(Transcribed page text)
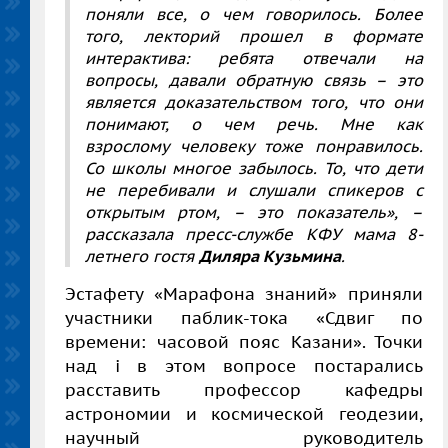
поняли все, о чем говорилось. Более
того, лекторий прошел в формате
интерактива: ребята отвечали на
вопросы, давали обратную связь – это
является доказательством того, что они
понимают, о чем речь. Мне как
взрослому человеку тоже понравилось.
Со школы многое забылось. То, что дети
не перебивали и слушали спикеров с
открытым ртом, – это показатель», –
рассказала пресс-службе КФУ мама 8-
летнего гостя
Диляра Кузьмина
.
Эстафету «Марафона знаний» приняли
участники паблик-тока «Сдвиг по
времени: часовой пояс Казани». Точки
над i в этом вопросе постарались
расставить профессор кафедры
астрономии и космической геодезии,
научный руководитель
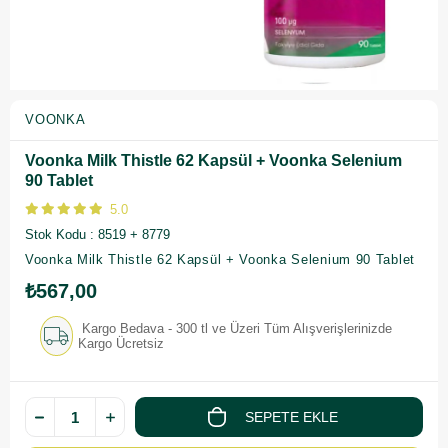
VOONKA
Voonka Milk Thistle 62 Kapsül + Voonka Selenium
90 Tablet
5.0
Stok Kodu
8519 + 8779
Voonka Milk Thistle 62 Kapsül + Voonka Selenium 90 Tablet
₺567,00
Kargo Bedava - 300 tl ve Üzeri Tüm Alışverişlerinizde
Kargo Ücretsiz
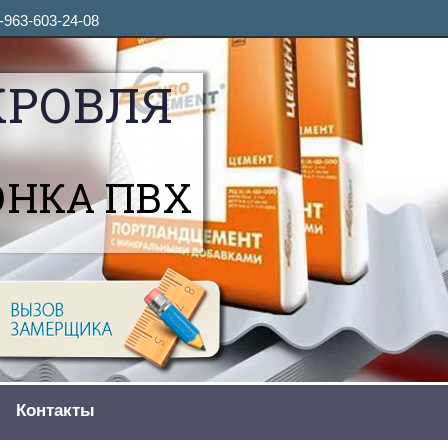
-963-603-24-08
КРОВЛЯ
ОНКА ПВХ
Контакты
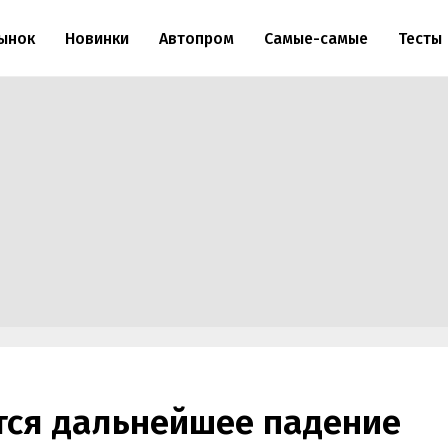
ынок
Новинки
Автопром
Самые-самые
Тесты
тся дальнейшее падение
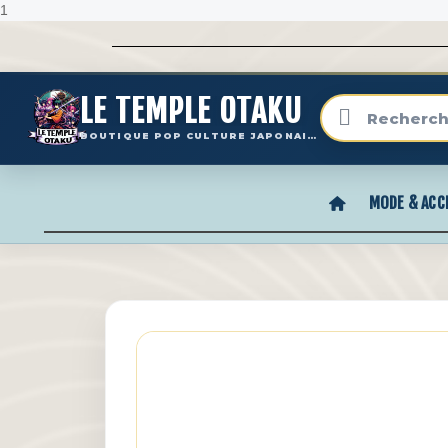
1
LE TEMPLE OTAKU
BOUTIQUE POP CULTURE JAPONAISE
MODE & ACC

• [What is expected]: Reproduce the transcribed text from all of the data above line for line, without changing a word, and leave out the pictures.

• [Solution to this problem]:
поняли все, о чем говорилось. Более
того, лекторий прошел в формате
интерактива: ребята отвечали на
вопросы, давали обратную связь – это
является доказательством того, что они
понимают, о чем речь. Мне как
взрослому человеку тоже понравилось.
Со школы многое забылось. То, что дети
не перебивали и слушали спикеров с
открытым ртом, – это показатель», –
рассказала пресс-службе КФУ мама 8-
летнего гостя
Диляра Кузьмина
.
Эстафету «Марафона знаний» приняли
участники паблик-тока «Сдвиг по
времени: часовой пояс Казани». Точки
над i в этом вопросе постарались
расставить профессор кафедры
астрономии и космической геодезии,
научный руководитель
VOONKA
Voonka Milk Thistle 62 Kapsül + Voonka Selenium
90 Tablet
5.0
Stok Kodu
8519 + 8779
Voonka Milk Thistle 62 Kapsül + Voonka Selenium 90 Tablet
₺567,00
Kargo Bedava - 300 tl ve Üzeri Tüm Alışverişlerinizde
Kargo Ücretsiz
-963-603-24-08
КРОВЛЯ
ОНКА ПВХ
Контакты
ынок
Новинки
Автопром
Самые-самые
Тесты
тся дальнейшее падение
1
LE TEMPLE OTAKU
BOUTIQUE POP CULTURE JAPONAISE
MODE & ACC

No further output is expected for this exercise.